Lately I've been dealing with a psychiatrist I dislike (hey man, saying things like "You don't look like a girl who would be single" is confusing, inappropriate, and creepy), horrible side effects from trying different anti-depressants, and the knowledge that those medications are unlikely to help me but this psychiatrist won't address what I feel WOULD help (don't worry, I've left him).

I actually got a bit further than this

So here you see what I've managed to get done, and a fractal piece that's nearly done (I'm cropping the pattern to fit in a 5x7 frame), though I probably won't finish it for Christmas. I've also knit this dinosaur cowl for my niece and I'm in the process of knitting one for my nephew. Hers is green with blue spikes and his is orange with blue spikes. 

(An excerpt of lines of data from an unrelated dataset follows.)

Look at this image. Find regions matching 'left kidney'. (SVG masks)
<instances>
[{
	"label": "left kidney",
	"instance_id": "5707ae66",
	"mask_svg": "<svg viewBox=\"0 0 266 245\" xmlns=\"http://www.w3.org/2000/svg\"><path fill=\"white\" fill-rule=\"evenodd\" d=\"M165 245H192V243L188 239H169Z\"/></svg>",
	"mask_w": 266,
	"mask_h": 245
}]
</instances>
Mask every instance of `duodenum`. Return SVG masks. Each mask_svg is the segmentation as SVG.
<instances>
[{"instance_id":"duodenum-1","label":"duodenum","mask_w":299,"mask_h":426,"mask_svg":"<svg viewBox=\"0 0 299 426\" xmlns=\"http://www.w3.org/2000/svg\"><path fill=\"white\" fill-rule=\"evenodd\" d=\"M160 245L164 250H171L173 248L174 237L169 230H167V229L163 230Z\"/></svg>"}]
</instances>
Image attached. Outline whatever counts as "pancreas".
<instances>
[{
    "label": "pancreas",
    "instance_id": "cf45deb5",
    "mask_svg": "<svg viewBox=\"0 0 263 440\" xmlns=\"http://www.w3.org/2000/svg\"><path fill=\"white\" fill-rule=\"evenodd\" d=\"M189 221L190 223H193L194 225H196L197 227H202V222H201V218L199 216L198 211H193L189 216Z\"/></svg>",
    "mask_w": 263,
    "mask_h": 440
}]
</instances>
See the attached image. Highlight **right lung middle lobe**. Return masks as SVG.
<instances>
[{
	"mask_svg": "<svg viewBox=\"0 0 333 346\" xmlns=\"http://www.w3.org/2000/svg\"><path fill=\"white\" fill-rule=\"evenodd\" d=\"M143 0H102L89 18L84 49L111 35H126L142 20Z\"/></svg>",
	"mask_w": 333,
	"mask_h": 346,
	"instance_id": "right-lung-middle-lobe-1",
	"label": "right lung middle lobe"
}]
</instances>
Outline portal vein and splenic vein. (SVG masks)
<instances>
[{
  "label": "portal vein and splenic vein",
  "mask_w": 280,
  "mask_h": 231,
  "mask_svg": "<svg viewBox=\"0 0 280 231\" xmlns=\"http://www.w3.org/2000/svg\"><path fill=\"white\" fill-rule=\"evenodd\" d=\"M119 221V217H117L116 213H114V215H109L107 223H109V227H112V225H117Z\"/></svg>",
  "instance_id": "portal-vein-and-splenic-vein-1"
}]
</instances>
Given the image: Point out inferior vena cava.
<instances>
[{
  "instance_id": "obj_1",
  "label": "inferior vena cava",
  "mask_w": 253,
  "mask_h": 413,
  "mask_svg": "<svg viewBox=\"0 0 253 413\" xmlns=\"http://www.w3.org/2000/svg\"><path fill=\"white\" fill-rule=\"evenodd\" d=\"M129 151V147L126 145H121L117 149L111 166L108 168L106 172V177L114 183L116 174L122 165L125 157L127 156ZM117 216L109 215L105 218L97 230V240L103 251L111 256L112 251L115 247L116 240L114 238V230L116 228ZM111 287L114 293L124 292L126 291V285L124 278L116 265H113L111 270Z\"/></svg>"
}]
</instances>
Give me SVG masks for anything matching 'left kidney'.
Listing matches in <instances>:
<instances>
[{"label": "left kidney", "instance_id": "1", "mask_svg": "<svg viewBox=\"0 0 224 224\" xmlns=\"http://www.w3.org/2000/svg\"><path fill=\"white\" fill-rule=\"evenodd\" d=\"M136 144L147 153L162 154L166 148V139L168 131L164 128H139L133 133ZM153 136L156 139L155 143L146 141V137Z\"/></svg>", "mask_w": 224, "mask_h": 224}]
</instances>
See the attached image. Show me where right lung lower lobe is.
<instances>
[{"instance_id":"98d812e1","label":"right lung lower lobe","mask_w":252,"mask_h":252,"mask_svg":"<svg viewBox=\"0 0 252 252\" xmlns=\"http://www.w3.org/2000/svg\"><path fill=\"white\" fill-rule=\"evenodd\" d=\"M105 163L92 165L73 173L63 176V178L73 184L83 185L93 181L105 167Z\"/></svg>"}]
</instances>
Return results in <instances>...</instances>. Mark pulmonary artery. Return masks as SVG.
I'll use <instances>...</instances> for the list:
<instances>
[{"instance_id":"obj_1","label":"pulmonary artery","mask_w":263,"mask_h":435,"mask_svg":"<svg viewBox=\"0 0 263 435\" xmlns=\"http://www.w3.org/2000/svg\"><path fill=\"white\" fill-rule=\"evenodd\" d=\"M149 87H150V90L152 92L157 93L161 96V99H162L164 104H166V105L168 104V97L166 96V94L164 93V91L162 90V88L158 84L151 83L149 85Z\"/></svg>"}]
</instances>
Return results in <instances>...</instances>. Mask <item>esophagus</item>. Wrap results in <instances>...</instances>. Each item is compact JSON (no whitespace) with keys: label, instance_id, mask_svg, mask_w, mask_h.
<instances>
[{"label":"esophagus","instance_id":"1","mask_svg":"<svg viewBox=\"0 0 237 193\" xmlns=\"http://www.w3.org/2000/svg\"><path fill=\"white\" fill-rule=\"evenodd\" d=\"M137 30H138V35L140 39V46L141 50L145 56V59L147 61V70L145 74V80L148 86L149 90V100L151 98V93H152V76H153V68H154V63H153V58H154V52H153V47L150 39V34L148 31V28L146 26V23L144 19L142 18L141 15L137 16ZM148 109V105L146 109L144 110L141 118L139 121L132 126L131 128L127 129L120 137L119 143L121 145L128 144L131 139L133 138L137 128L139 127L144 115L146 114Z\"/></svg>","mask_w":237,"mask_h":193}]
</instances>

Also, I've put up my Tintin, Captain Haddock, and Arsenal FC patterns for free (happy winter holiday/New Years). You can find all my free patterns here.

Present for a friend's baby.
I wish I could snap myself out of feeling the way I do, but it is a symptom of my life, and there's not too much I can change there. What I hope to change is the level of irrational anxiety I feel when communicating and especially when initiating communication. That's what's causing most of my depression, I think, both due to a lack of socializing and seeing myself act in a way that's SO foreign to my pre-disabled personality.

We'll see what 2014 will bring. 

How I feel/what I want to do. So jealous of my cat.

4 comments:

  1. That psychologist sounds awful. Makes you wonder how some of them manage to get and keep a license. Glad you've ditched him.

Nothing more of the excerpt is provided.